New approach to Exceptions API

This proposal

Goals of the Exceptions API

  1. Send DNT:0 instead of DNT:1 in resource requests for which there is an exception
  2. Maintain the exceptions in a more persistent storage than generic browser storage (e.g. cookies)
  3. Prevent evil.com from being able to store exceptions for other sites
  4. Avoid browser UI that (probably) isn’t very customizable and that interrupts the user’s flow (and could need to be shown over and over on any given site)

Since DNT is a trust based system (we have to trust that sites correctly apply DNT:1) we should trust those same sites to only call the exceptions API when they have permission for an exception from the user. The site must obtain explicit informed consent from the user to ensure that the exception reflects the user’s preference. This means no UA trusted UI is required and the site has control of the entire user experience including explaining the context-specific value of agreeing to the exception.

Proposal

Two APIs grant exceptions: one for site-wide and one for web-wide. The site-wide API allows a site to store that all resource requests made from visiting that site at the top-level browsing context should have DNT:0. The web wide API allows a site to store that all requests to its resources from any site should get DNT:0 and operates on the script browsing context (not top level) e.g. for the location of an iframe.

void SetSiteWideException(optional DOMString domain, optional sequence arrayOfSites);
void SetWebWideException(optional DOMString domain);

If domain is not specified or is null or empty then the script origin of the browsing context is used. If domain is supplied and not empty then it is treated in the same way as the domain parameter to cookies (allows setting for subdomains). This means that you can set an exception for any domain that domain-matches to the current script origin. The user agent should ensure that this is not a public suffix using an up-to-date public suffix list, such as the one maintained by the Mozilla project at http://publicsuffix.org/ (so example.com is allowed and co.uk is not allowed). This means www.example.com can set example.com as the domain and site.name.example.com can set name.example.com or example.com but www.example.com cannot set name.example.com).

arrayOfSites is equivalent to the arrayOfDomainStrings in the current spec and if specified says which specific sites will get DNT:0 rather than for all requests. User Agents MAY choose to ignore the arrayOfSites even if provided and treat this as a general site-wide exception. The information is provided for browsers that choose to support this stricter exception. Strings in the arrayOfSites may be “wildcards” by starting with “*.” [Open Issue: is this the right syntax since it is different to domain].

User Agents MAY store these exception settings with no UI (the onus is on the site to ensure that the exception reflects the preference of the user). User Agents MAY confirm the exception with the user before using it but this is not required. User Agents MAY include a configuration UI that allows users to see their current exceptions and optionally modify the list (e.g. remove a previously granted exception).

bool QuerySiteWideException(optional DOMString domain, optional sequence arrayOfSites);
bool QueryWebWideException(optional DOMString domain);

The Query* methods return true if an exception is (still) in place matching the supplied parameters. This allows sites to determine if a user has rescinded an exception (for example through a management UI).

void RemoveSiteWideException(optional DOMString domain);
void RemoveWebWideException(optional DOMString domain);

The Remove* methods remove any exceptions that the user agent has stored for a matching domain.

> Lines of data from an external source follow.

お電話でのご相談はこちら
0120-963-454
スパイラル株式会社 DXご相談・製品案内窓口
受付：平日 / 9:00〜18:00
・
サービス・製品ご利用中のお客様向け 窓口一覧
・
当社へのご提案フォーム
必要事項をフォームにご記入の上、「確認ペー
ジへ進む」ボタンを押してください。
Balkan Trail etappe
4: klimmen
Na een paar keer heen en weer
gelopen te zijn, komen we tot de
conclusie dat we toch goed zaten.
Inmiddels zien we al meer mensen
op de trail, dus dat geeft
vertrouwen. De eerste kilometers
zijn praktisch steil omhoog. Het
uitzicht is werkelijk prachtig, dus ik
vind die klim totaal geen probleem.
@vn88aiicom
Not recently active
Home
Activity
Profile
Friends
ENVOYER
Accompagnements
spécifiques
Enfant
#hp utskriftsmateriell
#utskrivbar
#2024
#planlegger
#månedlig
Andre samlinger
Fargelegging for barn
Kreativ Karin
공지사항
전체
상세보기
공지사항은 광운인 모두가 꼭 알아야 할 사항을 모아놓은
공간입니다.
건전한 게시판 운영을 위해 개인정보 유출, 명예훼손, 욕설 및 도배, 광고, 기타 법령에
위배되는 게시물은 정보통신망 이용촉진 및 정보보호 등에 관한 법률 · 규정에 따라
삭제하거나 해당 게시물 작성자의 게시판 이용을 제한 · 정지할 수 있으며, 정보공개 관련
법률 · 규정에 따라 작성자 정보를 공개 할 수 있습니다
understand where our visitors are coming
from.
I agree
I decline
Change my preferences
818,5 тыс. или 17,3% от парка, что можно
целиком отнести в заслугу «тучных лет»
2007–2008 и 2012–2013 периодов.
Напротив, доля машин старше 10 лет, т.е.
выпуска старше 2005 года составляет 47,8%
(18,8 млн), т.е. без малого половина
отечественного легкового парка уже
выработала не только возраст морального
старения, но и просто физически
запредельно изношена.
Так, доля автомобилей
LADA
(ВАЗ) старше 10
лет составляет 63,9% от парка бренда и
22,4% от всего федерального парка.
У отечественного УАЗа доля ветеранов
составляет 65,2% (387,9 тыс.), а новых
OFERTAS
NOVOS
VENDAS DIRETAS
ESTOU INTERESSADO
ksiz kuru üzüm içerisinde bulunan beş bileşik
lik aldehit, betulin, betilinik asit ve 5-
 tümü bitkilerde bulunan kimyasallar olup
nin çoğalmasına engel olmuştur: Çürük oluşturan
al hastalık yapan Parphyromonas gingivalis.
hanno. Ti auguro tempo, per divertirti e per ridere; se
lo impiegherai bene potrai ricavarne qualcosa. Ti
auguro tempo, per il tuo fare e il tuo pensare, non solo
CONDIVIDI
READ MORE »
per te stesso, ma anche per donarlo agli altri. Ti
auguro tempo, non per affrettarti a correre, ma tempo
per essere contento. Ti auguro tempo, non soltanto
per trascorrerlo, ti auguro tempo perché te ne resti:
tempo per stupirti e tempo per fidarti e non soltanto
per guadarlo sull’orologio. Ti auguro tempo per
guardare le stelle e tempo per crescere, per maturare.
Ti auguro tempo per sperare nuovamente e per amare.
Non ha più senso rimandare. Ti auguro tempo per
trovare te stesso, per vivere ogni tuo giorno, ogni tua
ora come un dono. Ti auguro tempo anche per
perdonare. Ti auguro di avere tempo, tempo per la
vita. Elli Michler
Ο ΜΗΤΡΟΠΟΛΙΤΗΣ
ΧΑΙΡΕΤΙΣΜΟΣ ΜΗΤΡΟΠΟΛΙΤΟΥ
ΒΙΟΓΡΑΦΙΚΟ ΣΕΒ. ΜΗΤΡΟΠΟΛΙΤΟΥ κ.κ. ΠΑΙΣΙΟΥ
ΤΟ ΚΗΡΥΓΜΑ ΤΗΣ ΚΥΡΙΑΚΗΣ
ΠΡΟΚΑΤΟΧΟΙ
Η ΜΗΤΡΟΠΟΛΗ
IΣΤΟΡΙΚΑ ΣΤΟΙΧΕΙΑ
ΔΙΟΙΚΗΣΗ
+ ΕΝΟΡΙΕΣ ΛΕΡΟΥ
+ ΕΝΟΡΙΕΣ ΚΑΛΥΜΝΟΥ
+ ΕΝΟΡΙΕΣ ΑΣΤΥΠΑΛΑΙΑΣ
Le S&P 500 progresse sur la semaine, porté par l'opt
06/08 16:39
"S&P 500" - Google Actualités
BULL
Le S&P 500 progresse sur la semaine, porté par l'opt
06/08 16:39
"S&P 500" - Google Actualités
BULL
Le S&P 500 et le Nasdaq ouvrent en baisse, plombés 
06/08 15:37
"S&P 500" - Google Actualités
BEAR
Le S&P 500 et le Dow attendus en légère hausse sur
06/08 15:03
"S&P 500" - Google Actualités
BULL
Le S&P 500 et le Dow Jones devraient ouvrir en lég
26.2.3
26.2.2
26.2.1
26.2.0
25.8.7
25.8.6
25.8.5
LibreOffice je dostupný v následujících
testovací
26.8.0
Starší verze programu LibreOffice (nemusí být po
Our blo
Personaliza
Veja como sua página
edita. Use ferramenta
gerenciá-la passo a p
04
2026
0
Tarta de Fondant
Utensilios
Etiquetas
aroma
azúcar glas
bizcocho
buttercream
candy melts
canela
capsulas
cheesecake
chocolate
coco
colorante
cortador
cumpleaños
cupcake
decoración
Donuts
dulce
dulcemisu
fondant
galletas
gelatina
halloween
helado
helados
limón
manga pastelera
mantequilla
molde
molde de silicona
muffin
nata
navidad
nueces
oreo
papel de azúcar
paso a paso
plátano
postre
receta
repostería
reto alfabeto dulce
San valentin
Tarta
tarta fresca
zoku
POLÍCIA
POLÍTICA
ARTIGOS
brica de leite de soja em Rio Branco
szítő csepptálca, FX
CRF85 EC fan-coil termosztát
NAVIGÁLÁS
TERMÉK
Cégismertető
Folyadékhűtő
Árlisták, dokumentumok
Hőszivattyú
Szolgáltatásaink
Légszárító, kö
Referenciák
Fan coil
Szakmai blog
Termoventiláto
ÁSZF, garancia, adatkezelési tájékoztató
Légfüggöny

Definition: “top-level site” means the hostname of the origin of the top-level browsing context.

SetSiteWideException Examples

  1. www.example.com calls SetSiteWideException(). This means any resource requests made where www.example.com is the top-level site (for example, an iframe or img) would receive DNT:0.
  2. www.example.com calls SetSiteWideException(“example.com”). This means any resource made where example.com or any subdomain of example.com (for example news.example.com) is the top-level site would receive DNT:0.
  3. www.example.com calls SetSiteWideException(“”, [”*.microsoft.com”, “*.msn.com”]). This means that from www.example.com any resource that matches *.microsoft.com or *.msn.com would get DNT:0. All other resources would still get the default signal. [[This assumes we allow wildcards, which is an open issue at this point]].
  4. www.example.com calls SetSiteWideException(“example.com”, [”*.microsoft.com”, “*.msn.com”]). This is the same as example 3 but for all resources matching on example.com and any subdomains.

SetWebWideException Examples

  1. www.example.com calls SetWebWideException(). This means any resource request where the origin is www.example.com from any site will be sent DNT:0.
  2. www.example.com calls SetWebWideException(“example.com”). This means any resource request where the origin is example.com or any subdomain of example.com (for example beacon.example.com) from any site will receive DNT:0.
  3. www.donottrackchoices.com includes an iframe that downloads a page from www.example.com. The page in the iframe calls SetWebWideException. This behaves the same as examples 1 and 2 because SetWebWideException works at the browsing context level not the top-level browsing context. This would allow choice sites to set these site wide exceptions for a number of sites using iframes and cross-document messaging (postMessage).